WORK REQUIRED – Look through the data below and extract, unchanged, the lines from the one that contains "Luthar, S.S. & Eisenberg, N. (Eds.)" to the one that contains "Masten, A. S. (2014).", both included.

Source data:
──────

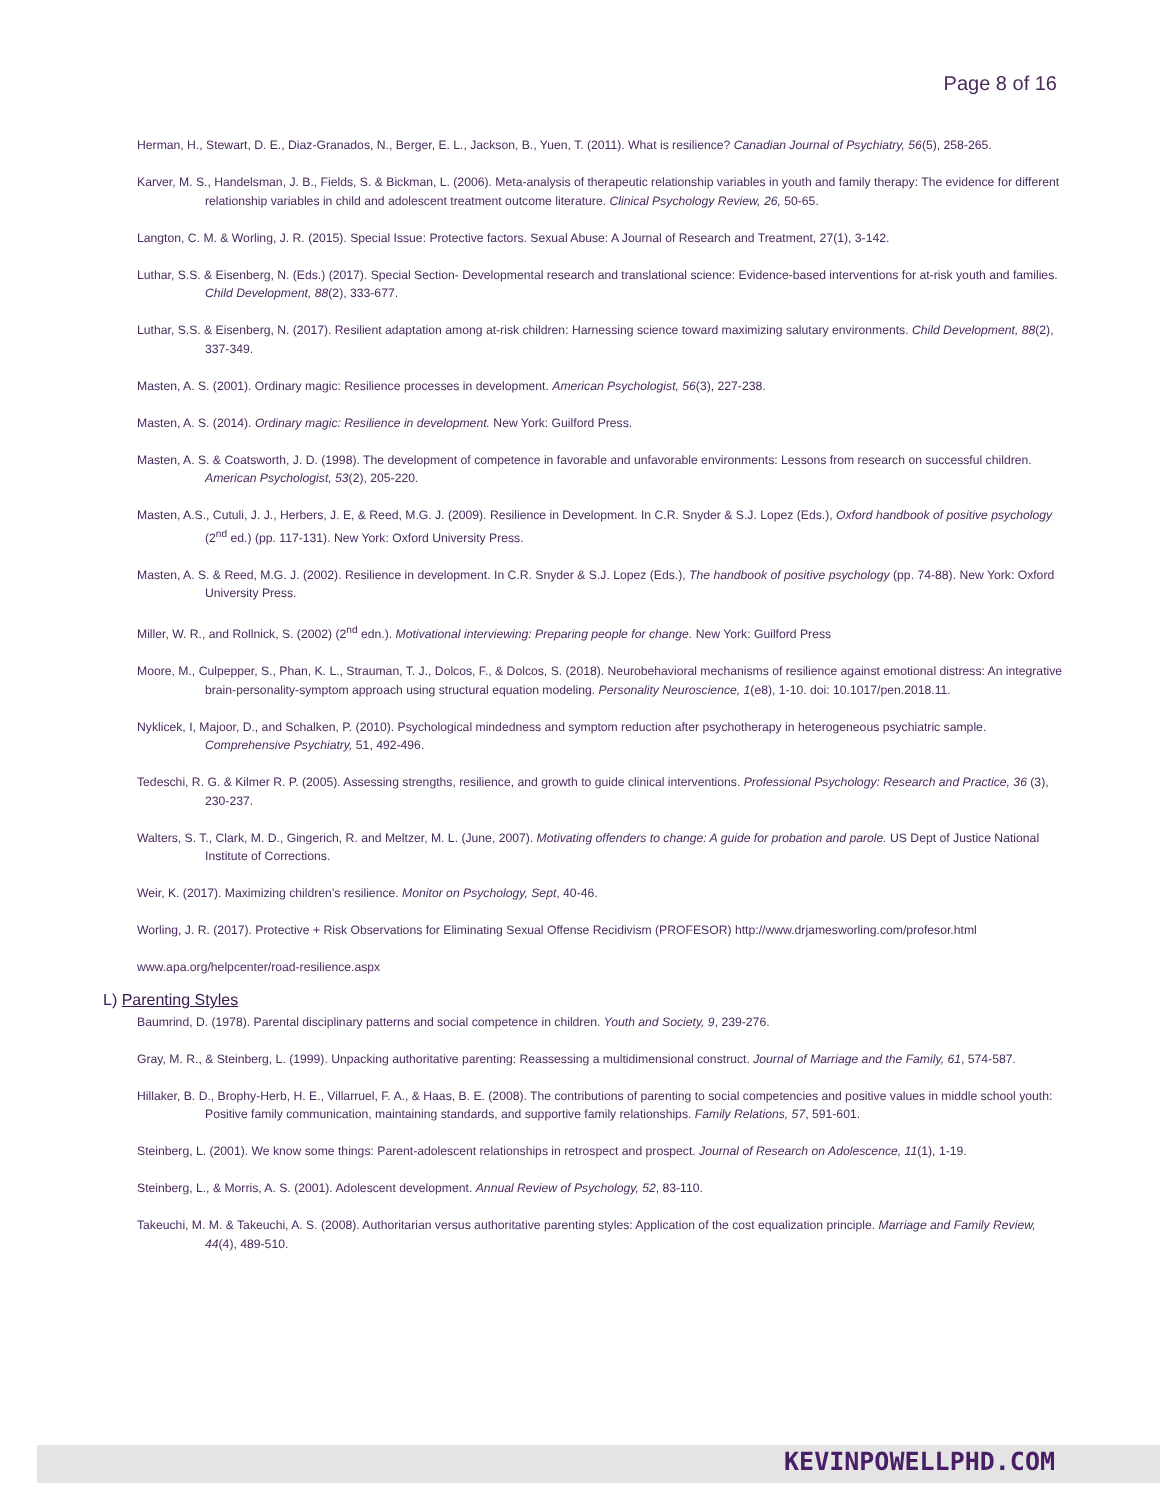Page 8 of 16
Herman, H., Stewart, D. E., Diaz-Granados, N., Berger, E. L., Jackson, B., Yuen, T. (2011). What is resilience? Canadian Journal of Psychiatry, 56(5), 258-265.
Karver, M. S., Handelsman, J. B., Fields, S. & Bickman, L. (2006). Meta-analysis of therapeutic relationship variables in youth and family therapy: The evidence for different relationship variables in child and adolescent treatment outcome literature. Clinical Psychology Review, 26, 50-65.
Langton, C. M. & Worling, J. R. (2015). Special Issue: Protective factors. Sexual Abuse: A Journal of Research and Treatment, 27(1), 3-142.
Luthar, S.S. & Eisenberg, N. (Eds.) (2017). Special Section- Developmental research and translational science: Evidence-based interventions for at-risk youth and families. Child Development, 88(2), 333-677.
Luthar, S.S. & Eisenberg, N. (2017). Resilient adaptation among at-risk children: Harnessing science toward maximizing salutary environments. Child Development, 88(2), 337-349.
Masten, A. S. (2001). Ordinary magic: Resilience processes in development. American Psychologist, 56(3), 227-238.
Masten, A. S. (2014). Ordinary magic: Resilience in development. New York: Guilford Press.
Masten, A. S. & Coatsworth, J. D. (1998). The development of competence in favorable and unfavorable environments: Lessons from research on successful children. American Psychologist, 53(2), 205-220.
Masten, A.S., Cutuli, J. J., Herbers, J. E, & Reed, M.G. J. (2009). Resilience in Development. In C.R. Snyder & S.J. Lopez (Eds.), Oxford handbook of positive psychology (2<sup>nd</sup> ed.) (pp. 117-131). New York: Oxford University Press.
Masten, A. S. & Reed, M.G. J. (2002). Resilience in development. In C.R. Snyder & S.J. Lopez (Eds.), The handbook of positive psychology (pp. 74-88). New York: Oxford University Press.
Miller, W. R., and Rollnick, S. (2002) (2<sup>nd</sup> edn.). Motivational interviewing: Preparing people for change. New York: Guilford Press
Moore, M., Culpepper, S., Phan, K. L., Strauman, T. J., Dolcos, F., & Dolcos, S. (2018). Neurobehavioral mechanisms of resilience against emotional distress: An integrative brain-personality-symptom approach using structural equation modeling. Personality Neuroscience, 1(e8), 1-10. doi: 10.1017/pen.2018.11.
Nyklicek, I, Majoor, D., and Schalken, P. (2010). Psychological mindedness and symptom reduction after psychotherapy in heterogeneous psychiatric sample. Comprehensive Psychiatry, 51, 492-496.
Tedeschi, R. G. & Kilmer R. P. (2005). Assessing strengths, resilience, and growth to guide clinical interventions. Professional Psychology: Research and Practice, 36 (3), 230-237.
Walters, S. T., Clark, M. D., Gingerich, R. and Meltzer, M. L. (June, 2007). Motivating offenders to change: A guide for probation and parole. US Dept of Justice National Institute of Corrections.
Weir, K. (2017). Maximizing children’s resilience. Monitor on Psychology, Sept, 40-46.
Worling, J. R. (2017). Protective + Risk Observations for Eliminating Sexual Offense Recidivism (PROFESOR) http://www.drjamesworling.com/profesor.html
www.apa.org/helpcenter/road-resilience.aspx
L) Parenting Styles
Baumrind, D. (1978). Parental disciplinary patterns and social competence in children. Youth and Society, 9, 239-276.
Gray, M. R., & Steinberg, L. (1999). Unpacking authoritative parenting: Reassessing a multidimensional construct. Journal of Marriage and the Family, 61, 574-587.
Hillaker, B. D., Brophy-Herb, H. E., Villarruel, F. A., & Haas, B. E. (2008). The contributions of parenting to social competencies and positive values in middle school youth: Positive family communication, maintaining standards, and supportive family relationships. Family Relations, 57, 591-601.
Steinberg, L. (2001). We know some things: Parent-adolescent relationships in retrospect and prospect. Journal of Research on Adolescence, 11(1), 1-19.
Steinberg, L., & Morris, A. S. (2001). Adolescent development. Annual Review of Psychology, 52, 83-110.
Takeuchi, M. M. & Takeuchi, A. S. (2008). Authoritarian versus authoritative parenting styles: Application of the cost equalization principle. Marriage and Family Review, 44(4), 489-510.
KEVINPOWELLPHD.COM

──────

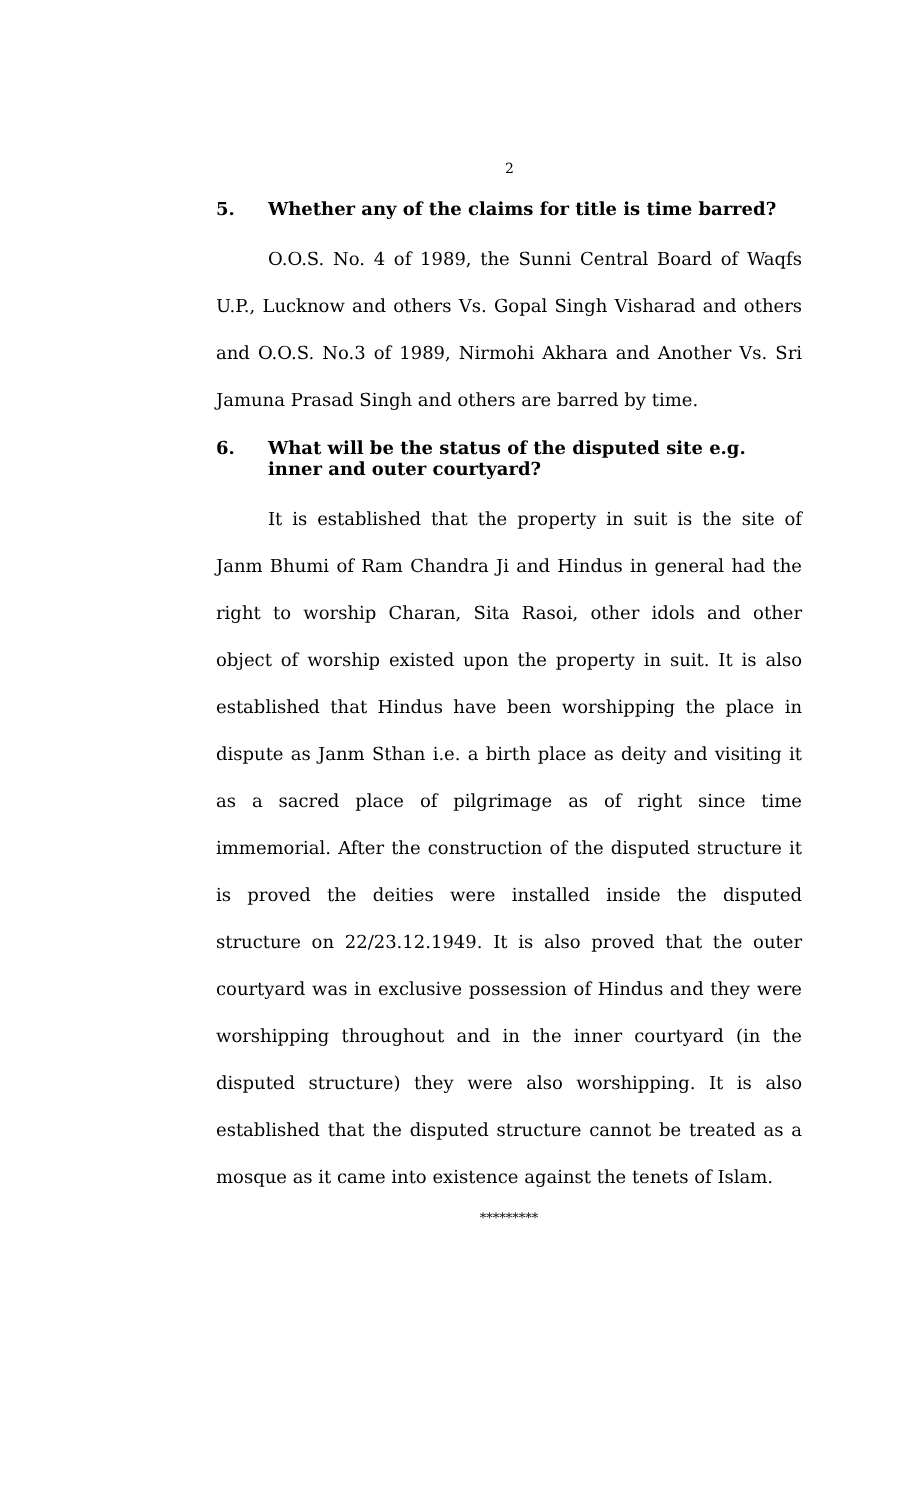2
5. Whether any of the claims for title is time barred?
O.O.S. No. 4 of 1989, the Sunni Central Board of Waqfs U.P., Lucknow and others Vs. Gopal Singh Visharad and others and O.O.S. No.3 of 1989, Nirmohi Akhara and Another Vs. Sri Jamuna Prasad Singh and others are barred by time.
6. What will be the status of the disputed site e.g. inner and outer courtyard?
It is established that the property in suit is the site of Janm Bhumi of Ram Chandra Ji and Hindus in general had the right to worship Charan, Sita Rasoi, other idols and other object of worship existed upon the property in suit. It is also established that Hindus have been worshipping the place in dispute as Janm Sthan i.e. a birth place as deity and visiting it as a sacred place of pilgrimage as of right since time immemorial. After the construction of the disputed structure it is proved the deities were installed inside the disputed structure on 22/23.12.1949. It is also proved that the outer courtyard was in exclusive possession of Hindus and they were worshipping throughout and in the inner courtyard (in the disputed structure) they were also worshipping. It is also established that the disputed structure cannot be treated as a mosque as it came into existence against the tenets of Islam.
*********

──────

EXPECTED ANSWER –
Luthar, S.S. & Eisenberg, N. (Eds.) (2017). Special Section- Developmental research and translational science: Evidence-based interventions for at-risk youth and families. Child Development, 88(2), 333-677.
Luthar, S.S. & Eisenberg, N. (2017). Resilient adaptation among at-risk children: Harnessing science toward maximizing salutary environments. Child Development, 88(2), 337-349.
Masten, A. S. (2001). Ordinary magic: Resilience processes in development. American Psychologist, 56(3), 227-238.
Masten, A. S. (2014). Ordinary magic: Resilience in development. New York: Guilford Press.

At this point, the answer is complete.